Nicholas Nikitin, who is considered by some to be the most promising
of all, is certainly the most typical of the school of Zamyatin; his
style, overloaded with detail which swamps the outline of the story,
is disfigured by the deliberate research of unfamiliar provincial
idioms. Michael Zoshchenko is the only one who has, in a small way,
reached perfection in his rendering of the common slang of a private
soldier. But his art savours too much of a pastiche; he is really a
born parodist and may some day give us a Russian _Christmas Garland_.
The most striking feature of all these story-tellers is their almost
complete inability to tell a story.
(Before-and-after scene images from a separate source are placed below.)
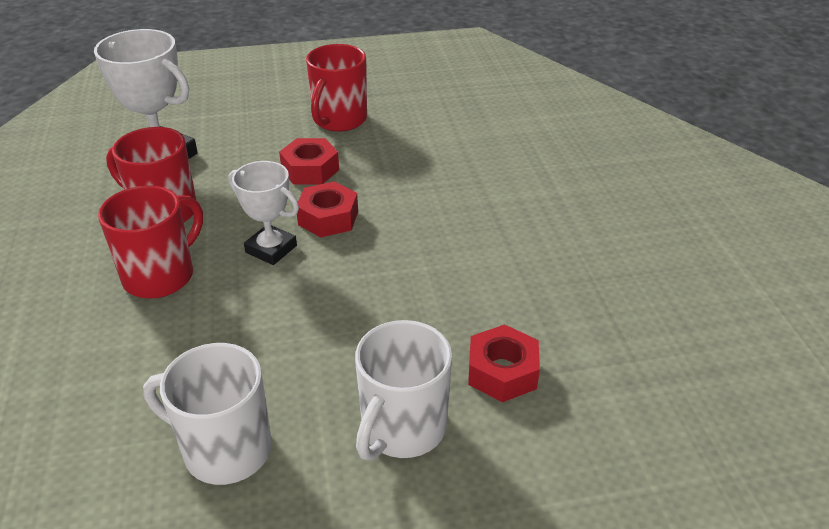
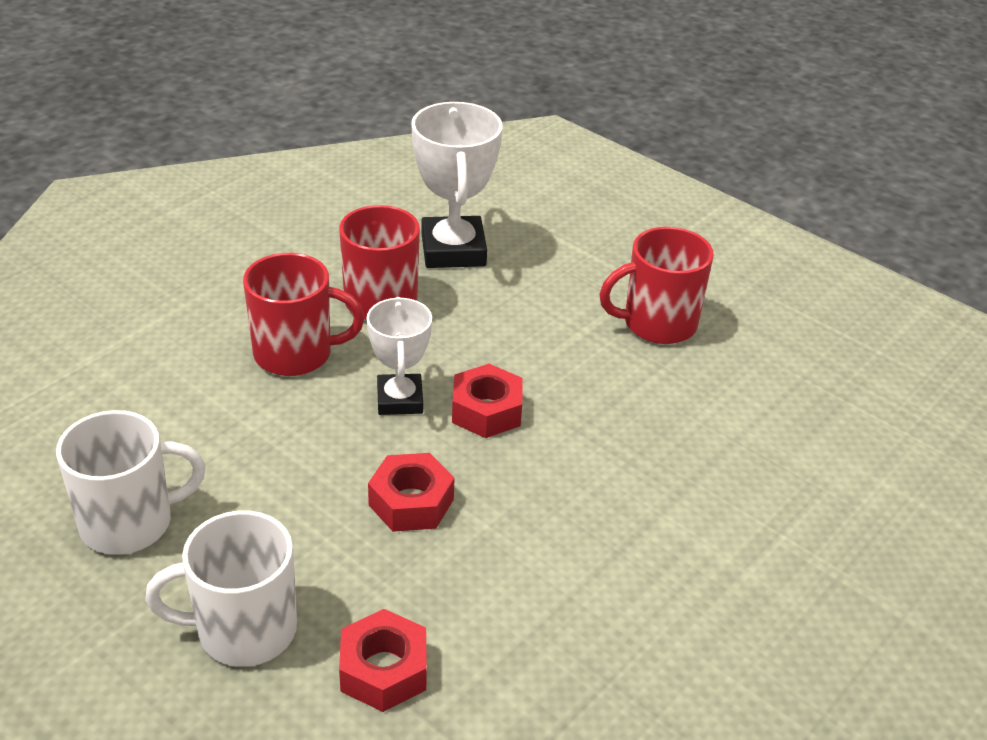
camera: 50 degrees right, 0 degrees up
(225, 449) = (129, 523): white mug -> white mug turned 90 degrees clockwise
(310, 170) = (548, 353): red nut -> red nut (411, 502)

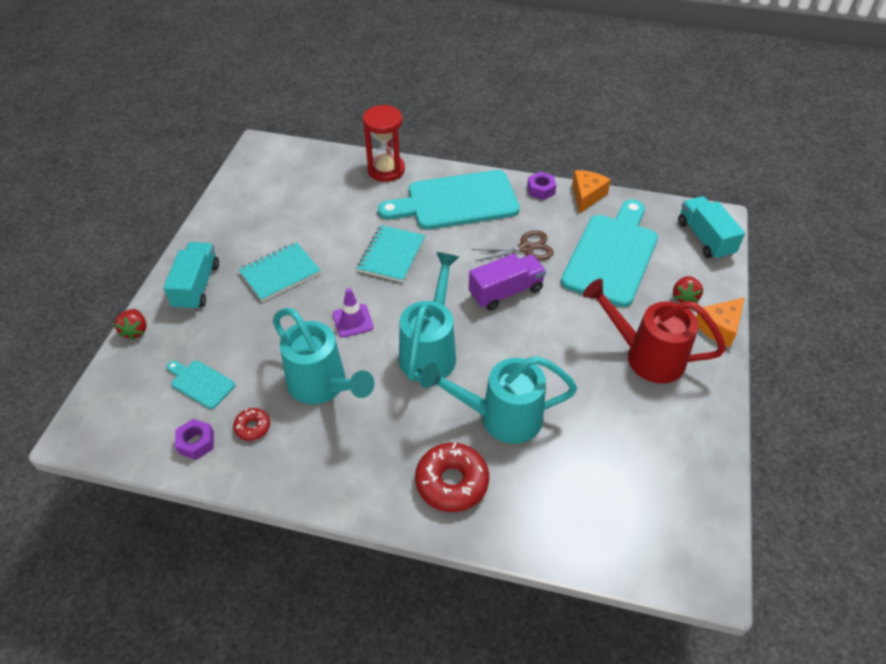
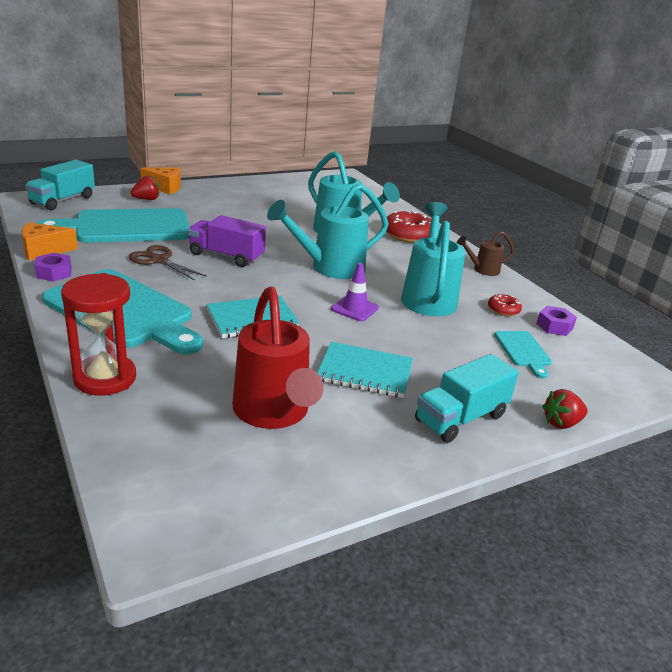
camera: 135 degrees left, 20 degrees down
(135, 331) = (561, 423): red strawberry -> red strawberry turned 150 degrees counterclockwise
(323, 484) = (482, 270): none -> brown watering can
(646, 356) = (223, 203): red watering can -> red watering can (273, 413)

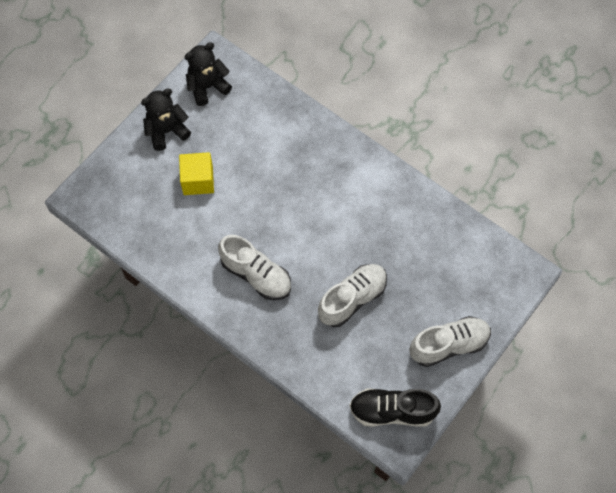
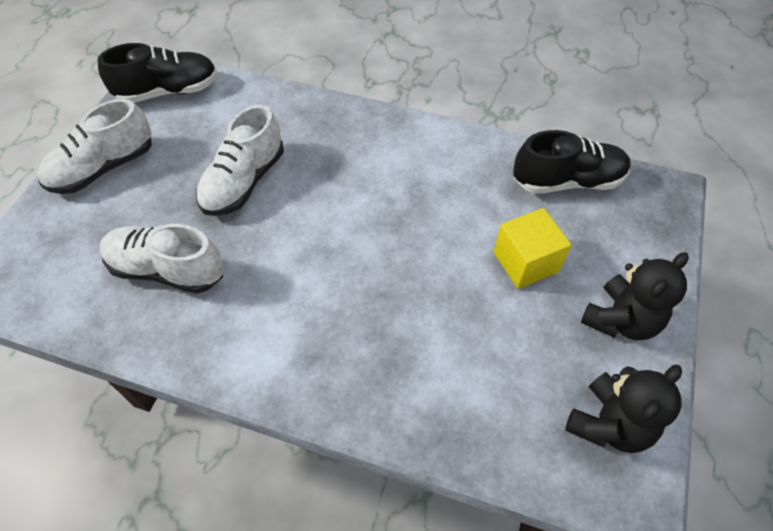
camera: 160 degrees right, 10 degrees down
(137, 226) = (567, 181): none -> black shoe
(256, 275) = (382, 172): white shoe -> white shoe (167, 270)

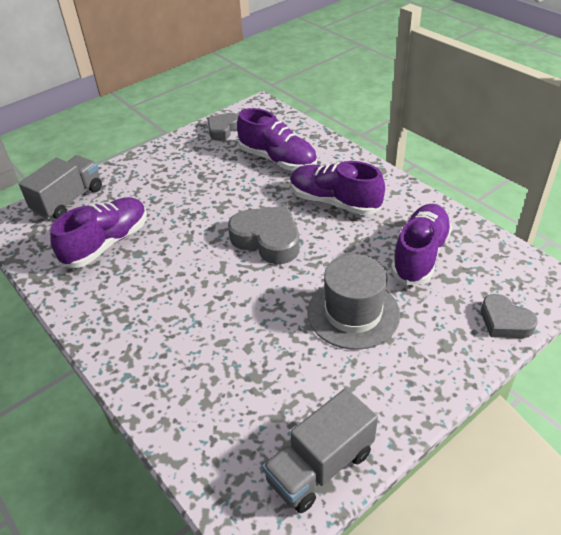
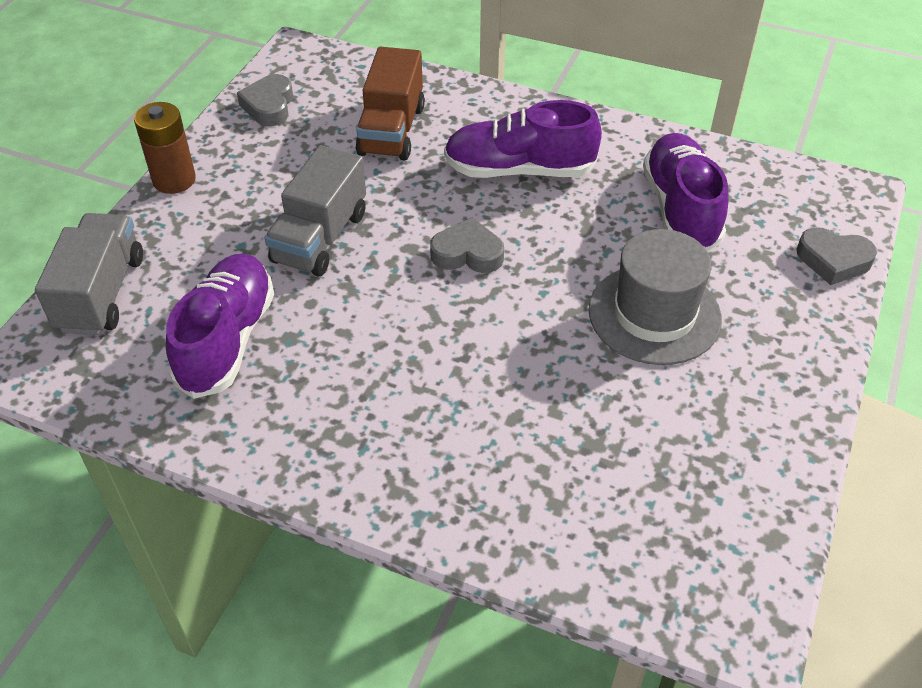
camera: 30 degrees left, 5 degrees up
(146, 154) = (174, 180): none -> brown battery
(267, 239) = (467, 253): grey heart -> grey heart, size x0.62
(278, 160) = (391, 130): purple shoe -> brown truck
(320, 466) = (753, 518): grey truck -> grey truck (320, 237)

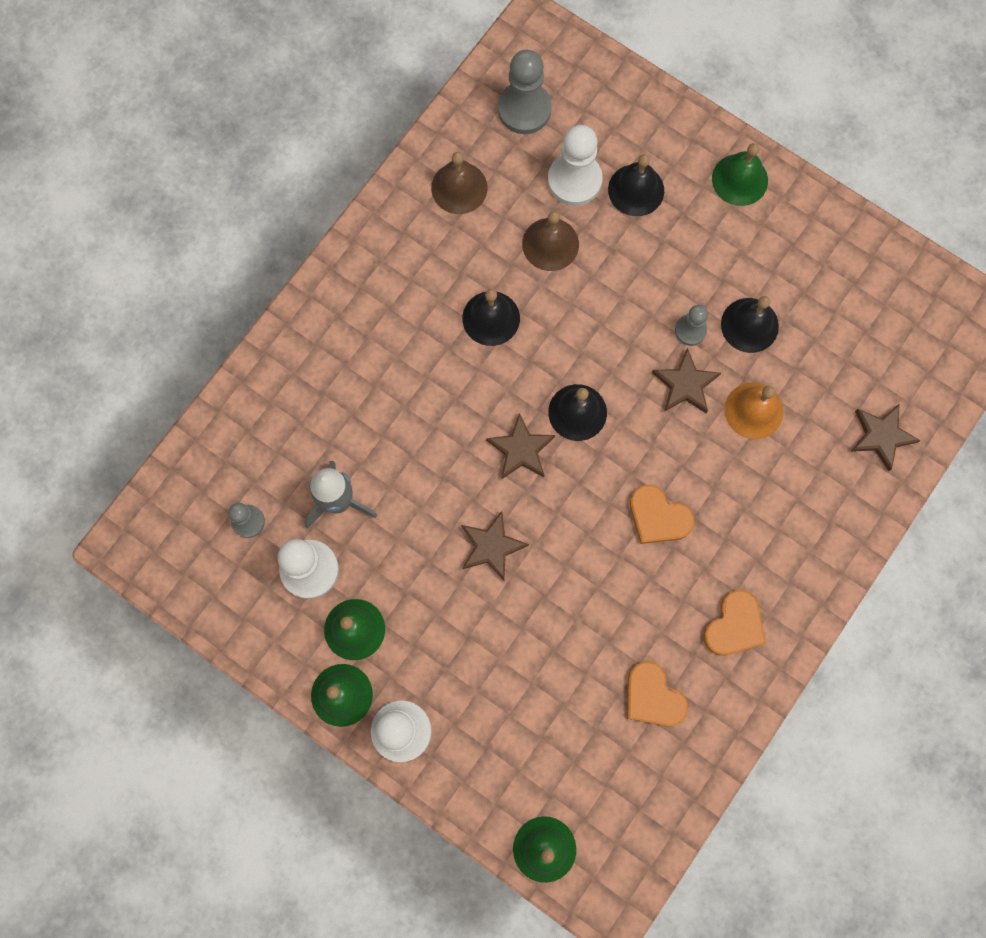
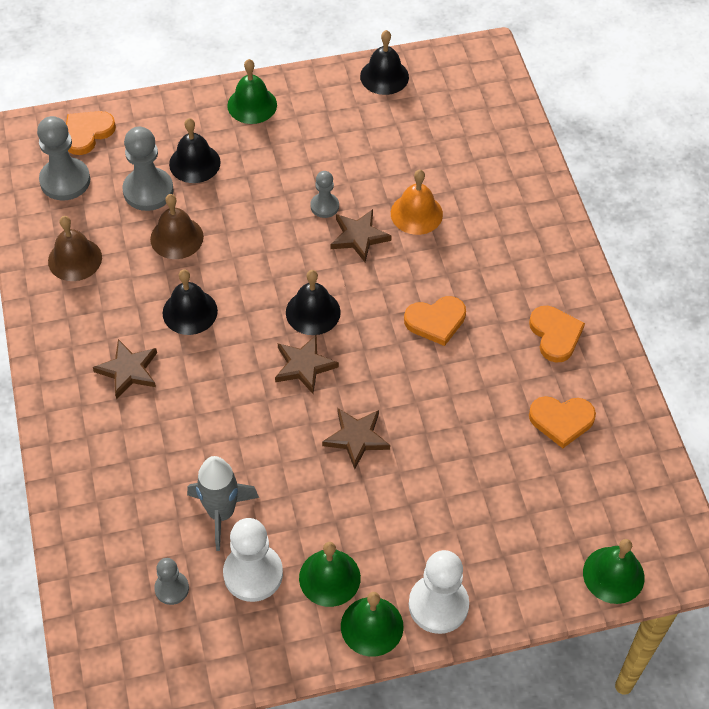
camera: 50 degrees left, 20 degrees down
(574, 180) = (148, 191): white pawn -> grey pawn
(586, 81) = (87, 133): none -> orange heart
(749, 325) = (356, 172): black bell -> black bell (384, 76)
(881, 436) = (503, 161): brown star -> brown star (128, 370)

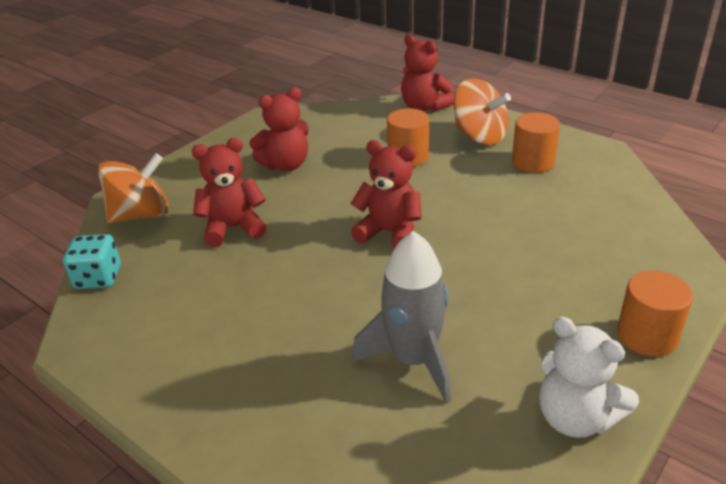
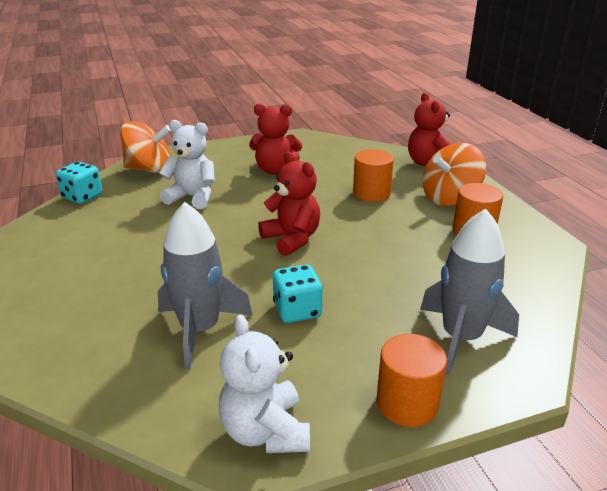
camera: 30 degrees right, 5 degrees down
(233, 228) = (192, 197): red teddy bear -> white teddy bear
(475, 299) = (297, 310): none -> turquoise dice
(479, 136) = (449, 198): orange spinning top -> orange spinning top turned 75 degrees clockwise
(624, 262) = (461, 338): none -> grey rocket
And this in spite of their great
reverence for Leskov, the greatest of Russian story-tellers. But of
Leskov they have only imitated the style, not his art of narrative.
Miss Harrison, in her notable essay on the Aspects of the Russian
Verb, [Footnote: _Aspects and Aorists_, by Jane Harrison, Cambridge
University Press, 1919.] makes an interesting distinction between the
"perfective" and "imperfective" style in fiction. The perfective is
the ordinary style of an honest narrative. The "imperfective" is
where nothing definitely happens but only goes on indefinitely
"becoming." Russian Literature (as the Russian language, according to
Miss Harrison) has a tendency towards the "imperfective.